Roberto Saviano will be the guest of honor at the International Journalism Festival, organized by the Le Monde Group and L’Obs, which will be held from July 14 to 16 in Couthures-sur-Garonne (Lot-et-Garonne). Since the arrival in power in Rome of the government dominated by the national-conservatives of Giorgia Meloni, the Neapolitan writer has found himself at the center of several conflicts which oppose the right-wing majority to part of the world of Italian culture and intellectuals.

Still threatened with death by the Neapolitan Camorra, the author of Gomorrah, an investigation published in 2006 on the sprawling influence of organized crime in Campania which made him famous throughout the world, has been placed under police protection for sixteen years. For his progressive commitments in the public debate, he is also one of the favorite targets of the right in power, which he faces in particular before the courts.

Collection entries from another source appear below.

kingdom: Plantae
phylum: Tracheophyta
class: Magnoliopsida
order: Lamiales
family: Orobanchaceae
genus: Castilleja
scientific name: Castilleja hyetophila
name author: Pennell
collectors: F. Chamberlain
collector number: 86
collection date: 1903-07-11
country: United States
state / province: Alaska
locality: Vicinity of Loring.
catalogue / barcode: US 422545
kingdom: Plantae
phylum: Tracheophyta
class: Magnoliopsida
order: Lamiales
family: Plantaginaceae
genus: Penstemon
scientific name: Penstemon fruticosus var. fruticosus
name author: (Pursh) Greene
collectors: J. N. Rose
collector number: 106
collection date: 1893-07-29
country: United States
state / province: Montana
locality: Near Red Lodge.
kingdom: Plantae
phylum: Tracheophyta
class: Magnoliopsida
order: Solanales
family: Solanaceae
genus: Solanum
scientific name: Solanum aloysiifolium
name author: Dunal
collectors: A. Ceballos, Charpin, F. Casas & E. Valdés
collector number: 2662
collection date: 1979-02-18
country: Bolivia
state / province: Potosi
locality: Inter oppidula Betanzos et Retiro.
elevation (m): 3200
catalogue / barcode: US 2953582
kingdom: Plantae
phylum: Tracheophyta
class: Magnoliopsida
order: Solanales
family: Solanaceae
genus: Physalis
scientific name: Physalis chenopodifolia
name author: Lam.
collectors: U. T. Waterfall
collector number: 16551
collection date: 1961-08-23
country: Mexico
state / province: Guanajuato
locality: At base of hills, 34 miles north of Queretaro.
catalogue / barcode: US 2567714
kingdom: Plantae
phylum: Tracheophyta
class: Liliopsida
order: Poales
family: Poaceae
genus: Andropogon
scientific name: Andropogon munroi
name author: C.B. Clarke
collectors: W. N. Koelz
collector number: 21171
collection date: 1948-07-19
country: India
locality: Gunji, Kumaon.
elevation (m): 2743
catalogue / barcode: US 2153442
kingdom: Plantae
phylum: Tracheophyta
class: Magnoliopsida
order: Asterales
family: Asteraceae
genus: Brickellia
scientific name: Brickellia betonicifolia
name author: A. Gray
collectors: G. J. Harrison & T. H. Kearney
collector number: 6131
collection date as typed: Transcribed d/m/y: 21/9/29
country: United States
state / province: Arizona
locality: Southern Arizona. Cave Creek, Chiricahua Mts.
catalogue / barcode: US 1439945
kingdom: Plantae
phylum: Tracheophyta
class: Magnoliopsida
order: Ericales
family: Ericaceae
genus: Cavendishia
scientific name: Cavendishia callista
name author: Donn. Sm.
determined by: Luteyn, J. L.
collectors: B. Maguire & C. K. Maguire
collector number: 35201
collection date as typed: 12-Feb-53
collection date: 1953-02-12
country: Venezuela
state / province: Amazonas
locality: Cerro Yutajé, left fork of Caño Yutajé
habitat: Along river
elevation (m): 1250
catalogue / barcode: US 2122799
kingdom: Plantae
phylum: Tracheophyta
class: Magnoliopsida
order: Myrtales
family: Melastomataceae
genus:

Its presence in the back-to-school program schedules of an Italian public broadcaster, which is also being fully taken over by Ms. Meloni’s political allies, was announced on Friday July 7, creating some surprise, in particular because of the trial against it. since November to the chair of the board.

Roberto Saviano is indeed the subject of a complaint for defamation filed by Giorgia Meloni for comments made against him in 2020, when she was only a deputy, comments also targeting Matteo Salvini, then Minister of the Interior and now vice-president of the Council, always carrying a speech of radical hostility to migrants. The writer had called the two political leaders “bastards” on a television set after the broadcast of a report showing the death of a Guinean child, drowned in the sinking of a boat transporting migrants from one bank to the other from the Mediterranean.

Meanwhile, Giorgia Meloni came to power. However, she remains a civil party in this trial, the last hearing of which was held on June 28, the next being scheduled for October 12.

Another ongoing trial pits Roberto Saviano against Matteo Salvini, whom he called in 2018 “Minister of mala vità”, using an Italian term for delinquency and organized crime. Mr. Salvini, then Minister of the Interior, had suggested that the writer be deprived of his police escort. While the testimony of the current number two of the majority was expected at the last hearing held on June 1, he did not appear and the trial was postponed to December.

In May, Roberto Saviano emerged victorious in another court case pitting him against a right-wing figure now in government. It concerns statements made by the author in 2018, when he accused Gennaro Sangiuliano, a television journalist who has since become Minister of Culture, of having been the “factotum” of Nicola Consentino. This former Under-Secretary of State in the Berlusconi IV government, between 2008 and 2010, was condemned for his links with the Camorra and the writer reproached Mr. Sangiuliano for owing him his appointment to a position of responsibility within the Italian public broadcasting. The damages requested by the Minister were refused by the courts.

Designated opponent

Although relating to facts prior to the coming to power of the government of Giorgia Meloni, these cases which oppose Mr. Saviano to personalities belonging to the executive help to install him in a position of designated opponent. While pursuing his career as a writer – his latest book Crie le was published in France in January (Gallimard, 528 pages, 24 euros) – he regularly takes a stand in most social debates.

His statements thus give rise, outside the courtrooms, to controversies which punctuate from time to time the Italian public debate, the right-wing press titles delighting in making him the target of often outrageous attacks.

Recently, his criticisms of the Meloni government’s approach to the climate crisis following May’s deadly floods in Emilia-Romagna earned him the title of “The stupidologist” (La Stupidologo) in Libero’s front page, often provocative right-wing daily, which refers to him as the “guru of the left”.

The continuous conflict between Roberto Saviano and the Meloni government continues as the right in power intends to impose itself in cultural institutions and an intellectual milieu deemed to be committed to the ideas and networks of influence of the left. Rai, the public broadcaster, still subject in Italy to the influence of political parties, was the first significant battlefield. The arrival at the helm of the public body of Giampaolo Rossi, a former journalist, fervent and long-time supporter of Ms. Meloni, has worried the media and the world of culture, some going so far as to fear that he will act as the first step in an authoritarian takeover.

On May 20, in an interview with the progressive daily Domani, Saviano said that the government’s choices at the head of Rai were “the worst possible”. A week later, the writer took part in the latest edition of Rai’s successful talk show “Che Tempo Che Fa”, whose star host, Fabio Fazio, of left-wing sensibility, had caused a shock in announcing his decision to leave the chain following the reshuffle carried out at his head. For Roberto Saviano, the journalist was “chased out of Rai because the xenophobic right needs its space [on the air]”.

The author of Gomorrah, however, was given a weekly box on the Rai 3 channel, a channel historically anchored on the left of public broadcasting. From November, he will present the program “Insider – Faccia a faccia con il crimine”, which will be broadcast every Saturday and devoted to interviews with people who have experienced organized crime from the inside.